◆ **Given entries**:
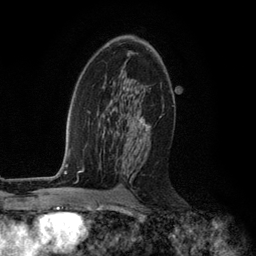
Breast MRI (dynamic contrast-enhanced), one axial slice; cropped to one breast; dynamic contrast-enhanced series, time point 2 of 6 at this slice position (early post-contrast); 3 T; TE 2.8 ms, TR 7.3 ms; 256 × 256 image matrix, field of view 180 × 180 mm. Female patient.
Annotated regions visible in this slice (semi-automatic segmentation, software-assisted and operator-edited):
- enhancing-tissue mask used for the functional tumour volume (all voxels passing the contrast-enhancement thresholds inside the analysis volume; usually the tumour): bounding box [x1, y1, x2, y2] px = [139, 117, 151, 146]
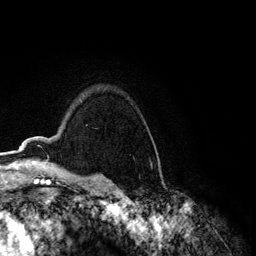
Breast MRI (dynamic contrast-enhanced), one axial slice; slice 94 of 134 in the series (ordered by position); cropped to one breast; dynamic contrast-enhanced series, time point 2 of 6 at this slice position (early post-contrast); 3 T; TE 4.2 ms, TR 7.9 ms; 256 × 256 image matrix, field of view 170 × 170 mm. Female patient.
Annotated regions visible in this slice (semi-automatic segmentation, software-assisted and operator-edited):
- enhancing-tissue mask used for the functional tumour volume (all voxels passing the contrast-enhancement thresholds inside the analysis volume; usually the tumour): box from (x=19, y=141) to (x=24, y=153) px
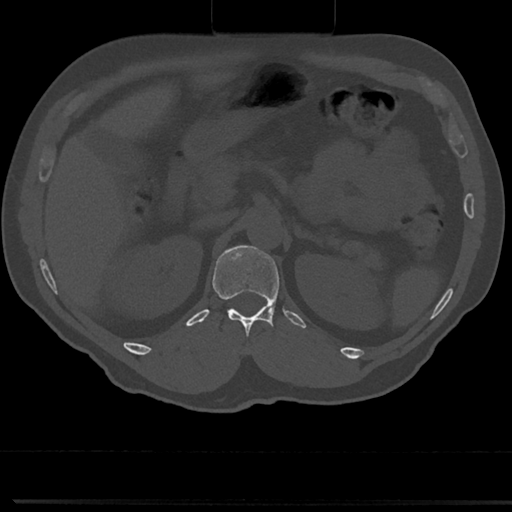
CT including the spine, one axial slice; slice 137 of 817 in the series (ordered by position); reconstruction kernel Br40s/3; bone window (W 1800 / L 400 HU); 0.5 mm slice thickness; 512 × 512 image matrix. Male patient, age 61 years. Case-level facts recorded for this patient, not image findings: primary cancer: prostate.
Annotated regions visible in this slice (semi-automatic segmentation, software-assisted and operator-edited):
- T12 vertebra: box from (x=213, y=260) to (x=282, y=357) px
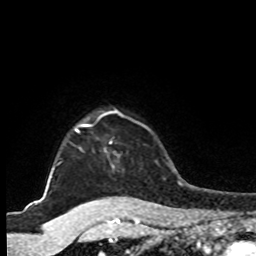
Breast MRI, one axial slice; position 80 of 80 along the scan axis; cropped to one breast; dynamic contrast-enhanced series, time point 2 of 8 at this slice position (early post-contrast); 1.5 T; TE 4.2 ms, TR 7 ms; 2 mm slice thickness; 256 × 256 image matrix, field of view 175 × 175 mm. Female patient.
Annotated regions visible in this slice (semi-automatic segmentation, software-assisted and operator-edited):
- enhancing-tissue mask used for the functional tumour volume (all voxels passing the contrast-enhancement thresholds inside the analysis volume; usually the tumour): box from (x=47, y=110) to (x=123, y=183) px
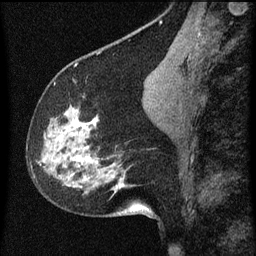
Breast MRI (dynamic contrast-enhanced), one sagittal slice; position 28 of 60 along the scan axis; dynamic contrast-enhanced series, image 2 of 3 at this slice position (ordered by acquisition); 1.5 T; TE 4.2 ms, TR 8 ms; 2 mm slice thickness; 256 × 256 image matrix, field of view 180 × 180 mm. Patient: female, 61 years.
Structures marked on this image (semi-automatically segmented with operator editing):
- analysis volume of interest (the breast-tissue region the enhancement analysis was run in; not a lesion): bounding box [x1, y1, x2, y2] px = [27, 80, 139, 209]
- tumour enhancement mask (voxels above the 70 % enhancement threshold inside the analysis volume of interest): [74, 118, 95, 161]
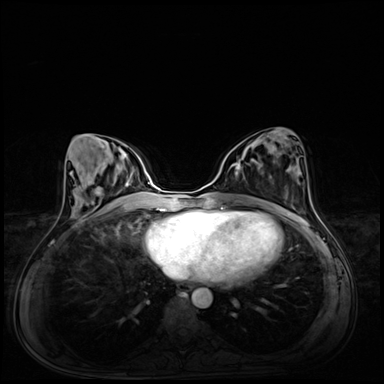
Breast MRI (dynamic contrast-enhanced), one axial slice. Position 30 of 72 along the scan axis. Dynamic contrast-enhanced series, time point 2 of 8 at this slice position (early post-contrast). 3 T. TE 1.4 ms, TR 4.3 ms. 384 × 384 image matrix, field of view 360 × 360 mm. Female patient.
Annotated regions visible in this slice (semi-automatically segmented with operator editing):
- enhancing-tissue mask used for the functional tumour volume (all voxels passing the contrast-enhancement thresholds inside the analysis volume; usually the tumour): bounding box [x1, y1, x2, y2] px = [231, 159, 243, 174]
==
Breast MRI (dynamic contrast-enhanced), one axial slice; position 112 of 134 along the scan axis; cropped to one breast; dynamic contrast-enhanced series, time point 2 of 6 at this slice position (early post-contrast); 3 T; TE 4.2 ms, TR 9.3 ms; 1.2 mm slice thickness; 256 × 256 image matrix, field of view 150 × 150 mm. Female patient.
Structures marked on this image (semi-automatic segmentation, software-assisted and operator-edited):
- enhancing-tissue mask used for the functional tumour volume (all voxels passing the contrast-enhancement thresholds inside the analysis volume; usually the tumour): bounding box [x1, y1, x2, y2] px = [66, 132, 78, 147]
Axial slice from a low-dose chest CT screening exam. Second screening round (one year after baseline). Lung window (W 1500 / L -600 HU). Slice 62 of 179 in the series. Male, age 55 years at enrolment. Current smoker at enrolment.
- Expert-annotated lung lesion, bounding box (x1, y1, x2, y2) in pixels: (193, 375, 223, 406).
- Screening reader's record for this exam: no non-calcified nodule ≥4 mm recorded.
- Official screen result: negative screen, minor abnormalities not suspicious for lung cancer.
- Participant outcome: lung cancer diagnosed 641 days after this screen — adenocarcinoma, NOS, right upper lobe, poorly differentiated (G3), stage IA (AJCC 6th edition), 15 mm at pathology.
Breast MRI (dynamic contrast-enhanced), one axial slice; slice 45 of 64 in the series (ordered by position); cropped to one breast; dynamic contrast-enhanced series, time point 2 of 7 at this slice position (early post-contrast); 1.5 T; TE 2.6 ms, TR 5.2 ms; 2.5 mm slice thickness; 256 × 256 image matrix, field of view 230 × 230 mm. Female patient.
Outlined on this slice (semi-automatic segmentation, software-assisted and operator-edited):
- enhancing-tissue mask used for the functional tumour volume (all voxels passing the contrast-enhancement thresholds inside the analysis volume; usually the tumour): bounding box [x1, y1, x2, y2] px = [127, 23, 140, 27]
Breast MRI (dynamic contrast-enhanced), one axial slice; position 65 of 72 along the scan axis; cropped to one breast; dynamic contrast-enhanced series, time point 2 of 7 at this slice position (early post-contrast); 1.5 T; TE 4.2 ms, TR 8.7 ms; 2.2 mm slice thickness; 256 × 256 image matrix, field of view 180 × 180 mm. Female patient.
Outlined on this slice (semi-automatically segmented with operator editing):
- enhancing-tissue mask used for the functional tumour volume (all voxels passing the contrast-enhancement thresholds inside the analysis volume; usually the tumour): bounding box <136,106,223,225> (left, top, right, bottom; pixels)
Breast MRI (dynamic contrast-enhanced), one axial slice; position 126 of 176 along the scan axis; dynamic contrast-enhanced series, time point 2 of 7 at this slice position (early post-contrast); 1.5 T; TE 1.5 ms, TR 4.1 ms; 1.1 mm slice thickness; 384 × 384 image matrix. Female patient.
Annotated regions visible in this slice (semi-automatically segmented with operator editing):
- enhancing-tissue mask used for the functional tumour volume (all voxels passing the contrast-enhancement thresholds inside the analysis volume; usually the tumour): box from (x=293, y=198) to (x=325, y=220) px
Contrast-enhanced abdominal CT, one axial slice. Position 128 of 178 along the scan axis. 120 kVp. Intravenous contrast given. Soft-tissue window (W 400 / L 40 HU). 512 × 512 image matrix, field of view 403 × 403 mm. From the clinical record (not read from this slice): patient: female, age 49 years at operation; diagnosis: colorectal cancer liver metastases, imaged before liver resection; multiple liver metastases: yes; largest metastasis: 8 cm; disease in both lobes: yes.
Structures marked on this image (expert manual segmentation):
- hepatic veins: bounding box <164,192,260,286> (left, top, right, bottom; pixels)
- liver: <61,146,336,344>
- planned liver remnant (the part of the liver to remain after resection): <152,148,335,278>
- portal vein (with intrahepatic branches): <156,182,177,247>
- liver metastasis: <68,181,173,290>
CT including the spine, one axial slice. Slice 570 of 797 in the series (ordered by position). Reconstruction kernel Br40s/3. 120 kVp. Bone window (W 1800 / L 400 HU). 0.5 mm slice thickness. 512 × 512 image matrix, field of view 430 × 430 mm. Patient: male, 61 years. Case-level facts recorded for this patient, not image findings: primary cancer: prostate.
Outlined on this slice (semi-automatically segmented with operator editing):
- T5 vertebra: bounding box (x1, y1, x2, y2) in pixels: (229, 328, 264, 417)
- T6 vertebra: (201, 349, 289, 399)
---
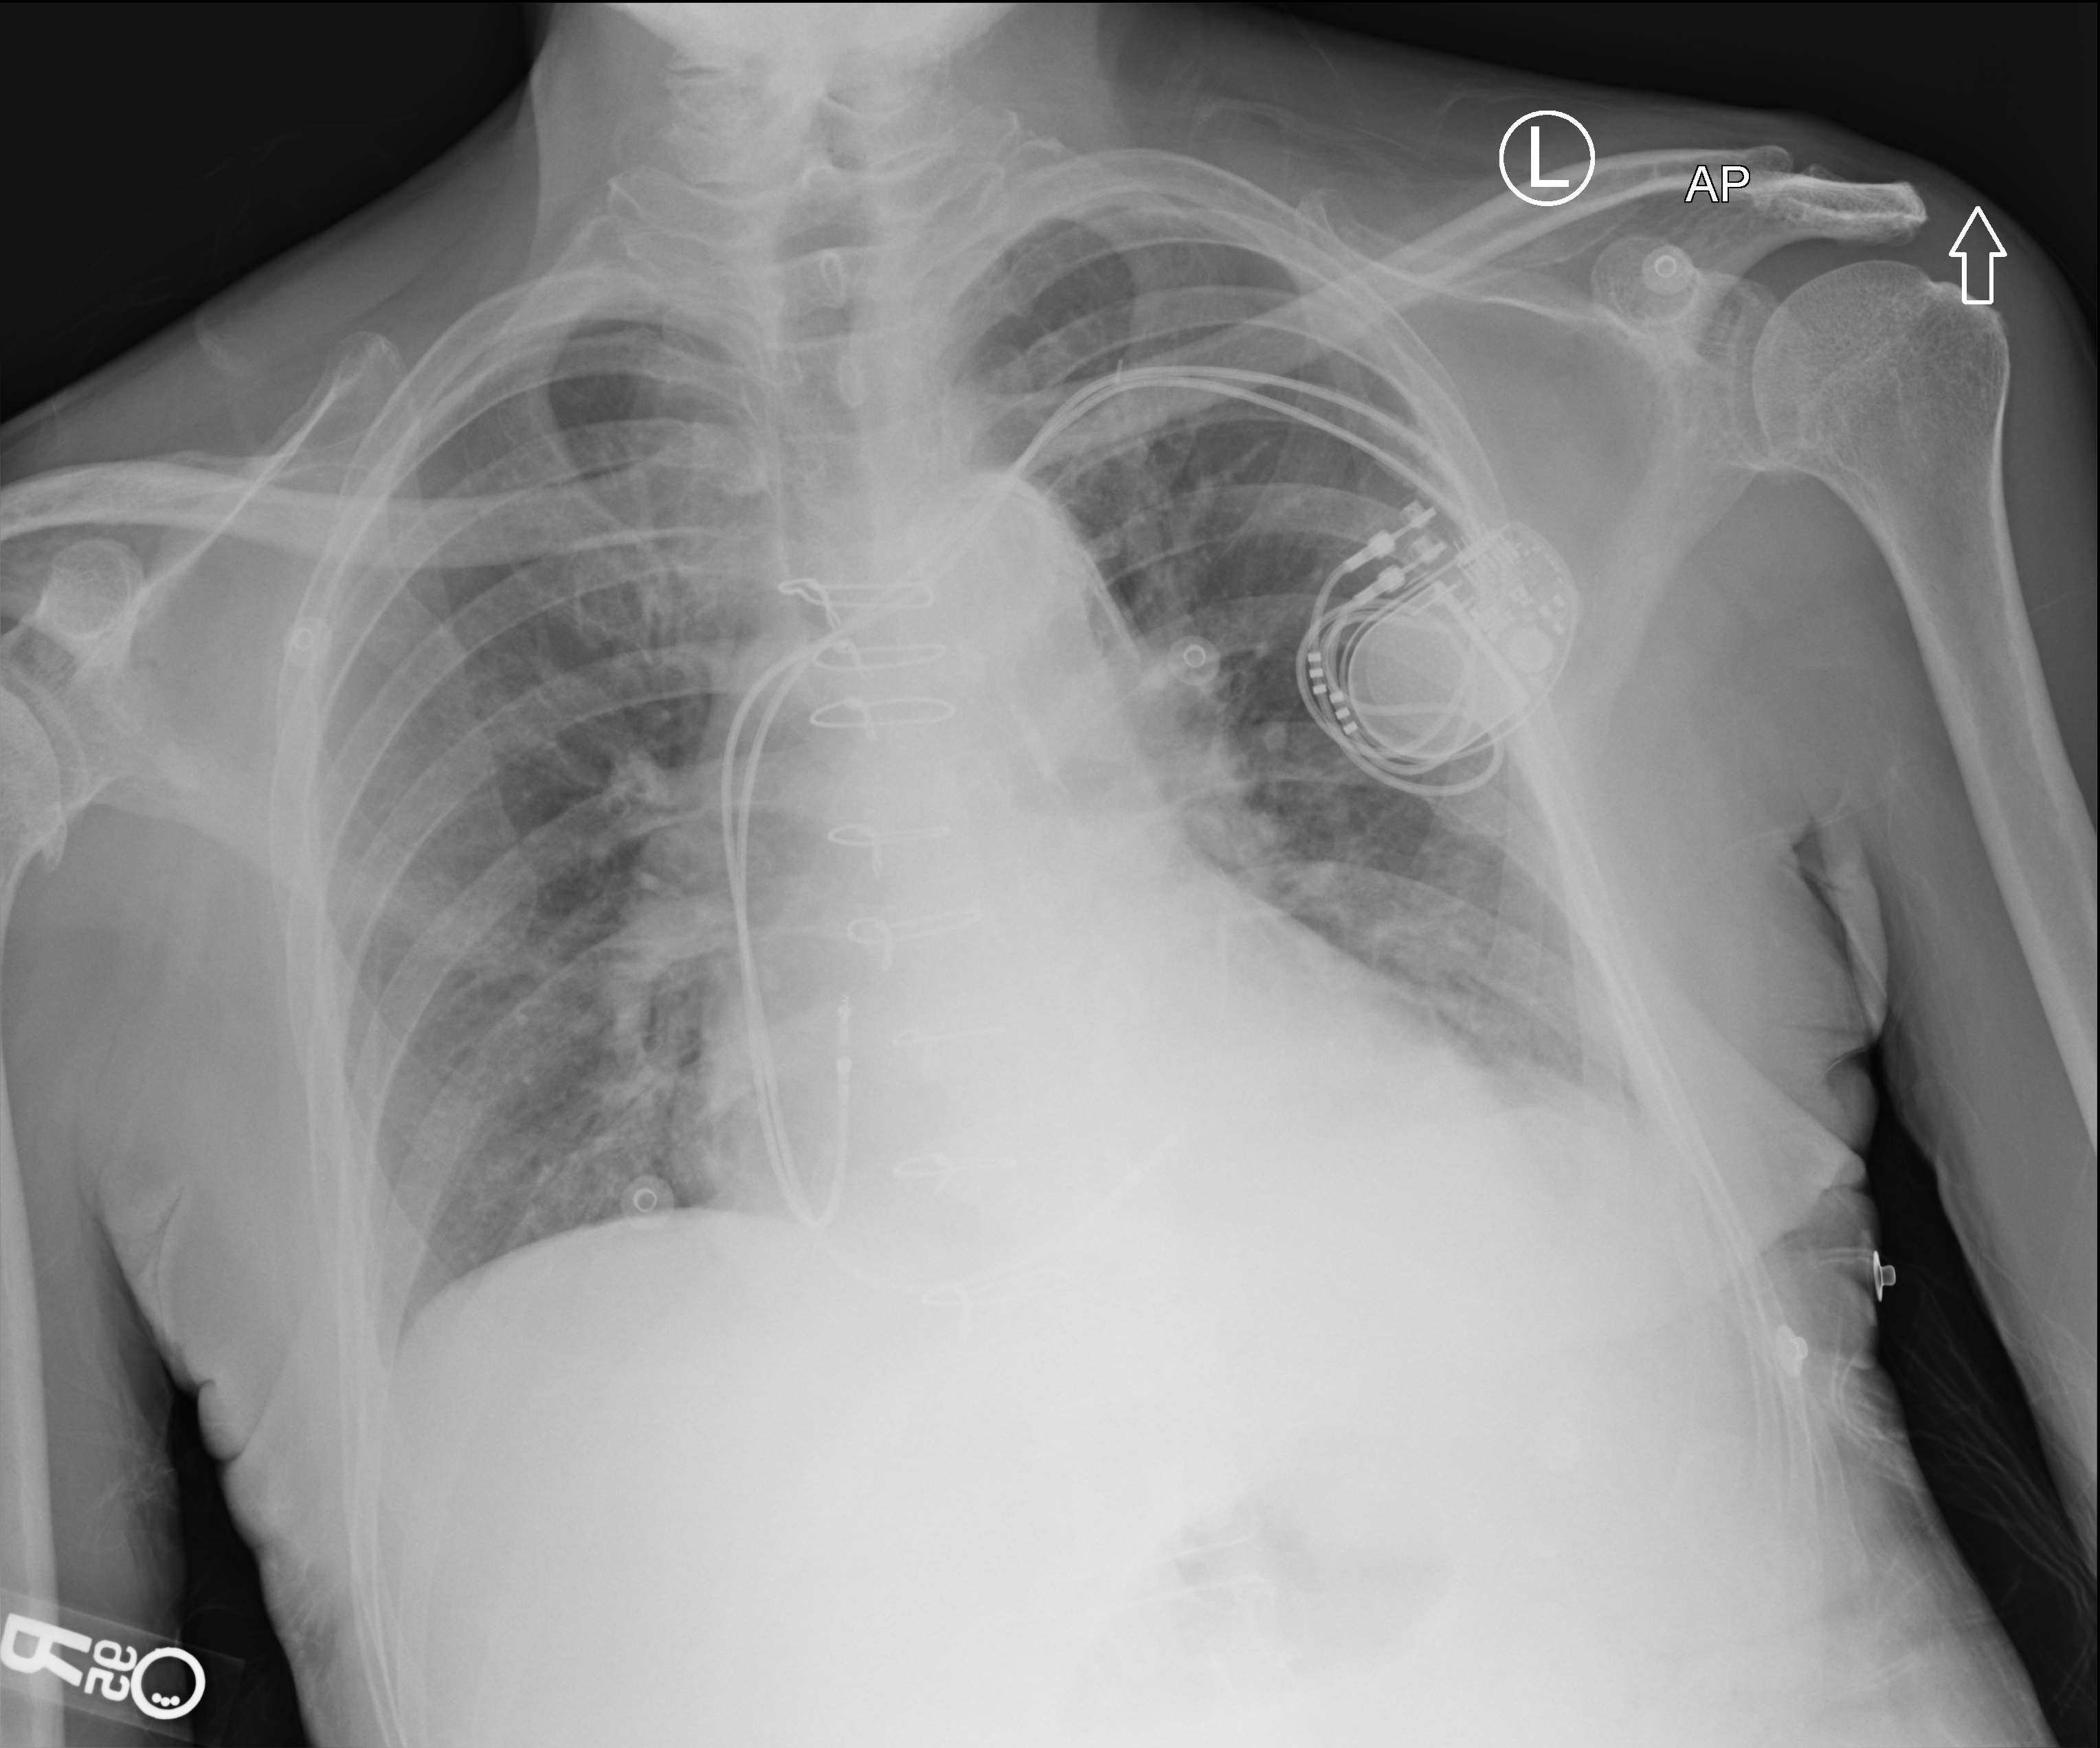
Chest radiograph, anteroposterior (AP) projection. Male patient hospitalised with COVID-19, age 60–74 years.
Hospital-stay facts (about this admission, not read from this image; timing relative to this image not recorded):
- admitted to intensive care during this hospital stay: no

◆ **Directions for this task**:
Where does the word "resection" occur in the data? Copy every line that has it.

◆ **Written solution**:
Contrast-enhanced abdominal CT, one axial slice. Position 128 of 178 along the scan axis. 120 kVp. Intravenous contrast given. Soft-tissue window (W 400 / L 40 HU). 512 × 512 image matrix, field of view 403 × 403 mm. From the clinical record (not read from this slice): patient: female, age 49 years at operation; diagnosis: colorectal cancer liver metastases, imaged before liver resection; multiple liver metastases: yes; largest metastasis: 8 cm; disease in both lobes: yes.
- planned liver remnant (the part of the liver to remain after resection): <152,148,335,278>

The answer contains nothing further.